Cite As: Aggarwal R, Mirzan H, Chiu N, Steinkamp J. Heart failure and the discrepancy between trials of intensive blood pressure management: an analysis of individual patient data. Clin Res Cardiol 2018 Jul;107(7):565-569. Epub 2018 Feb 26.



BACKGROUND: ACCORD and SPRINT are the best randomized controlled trial data evaluating the effects of blood pressure targets below 140 mmHg. These trials had contradictory results regarding the benefits of intensive antihypertensive therapy. We investigate if this discordance was driven by SPRINT's inclusion of Heart Failure in its primary outcome, as this is a parameter not included in ACCORD's original primary outcome. This analysis helps to resolve a significant area of contention. METHODS: Individual patient data from 4733 participants in ACCORD were analyzed from time of randomization. All participants were diabetic and at increased cardiovascular risk. Participants were assigned to their original intervention, a standard blood pressure target of less than 140 mmHg or an intensive target of less than 120 mmHg. Primary composite outcome was defined as in SPRINT: a composite of first occurrence of myocardial infarction, stroke, heart failure, death from cardiovascular causes, and other acute coronary syndromes.

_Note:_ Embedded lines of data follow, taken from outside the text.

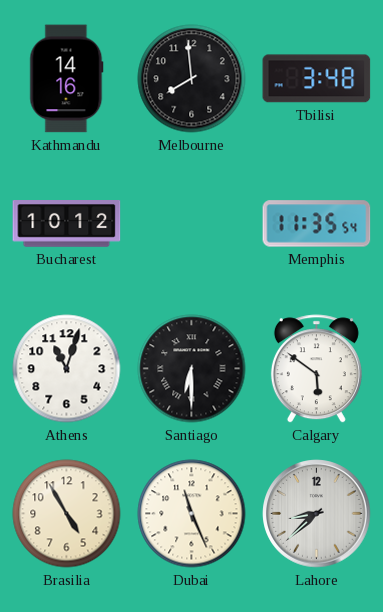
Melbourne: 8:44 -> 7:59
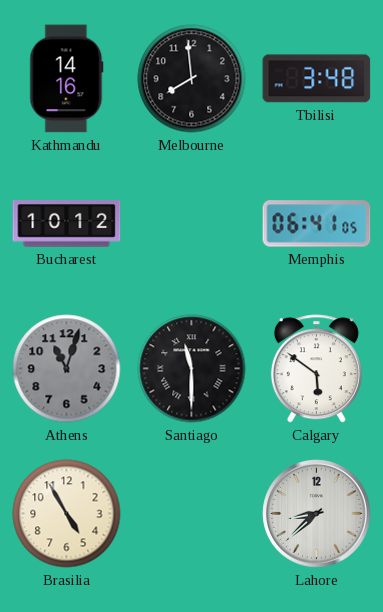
Memphis: 11:35 -> 06:41
Athens dial: white -> grey
Santiago: 6:30 -> 11:30
Dubai: 11:26 -> none
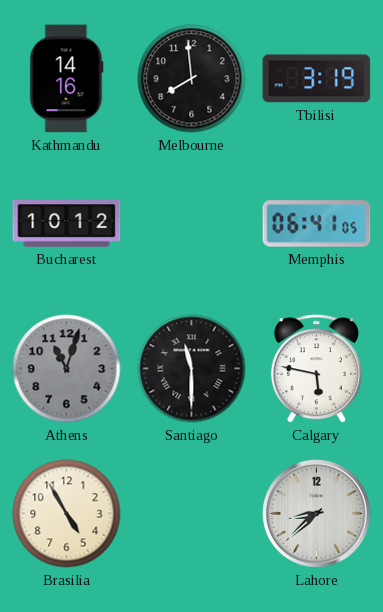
Tbilisi: 3:48 -> 3:19
Calgary: 5:51 -> 5:47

RESULTS: Primary outcome was not significantly different between standard and intensive groups [HR: 0.89; 95% CI: (0.76-1.03); p = 0.108]. The primary composite outcome occurred in 370 participants in the standard group (15.6%) and 324 participants in the intensive group (13.7%), with an event rate of 3.38% per year for the standard group and 3.01% per year for the intensive group. CONCLUSIONS: Differing results between ACCORD and SPRINT are not attributable to ACCORD's exclusion of Heart Failure from its original primary outcome measurement. No significant differences in primary outcome were observed between intensive and standard blood pressure groups in the ACCORD patients under the SPRINT primary outcome definition. Caution should be taken in extrapolating the intensive blood pressure control benefits of SPRINT to the diabetic population.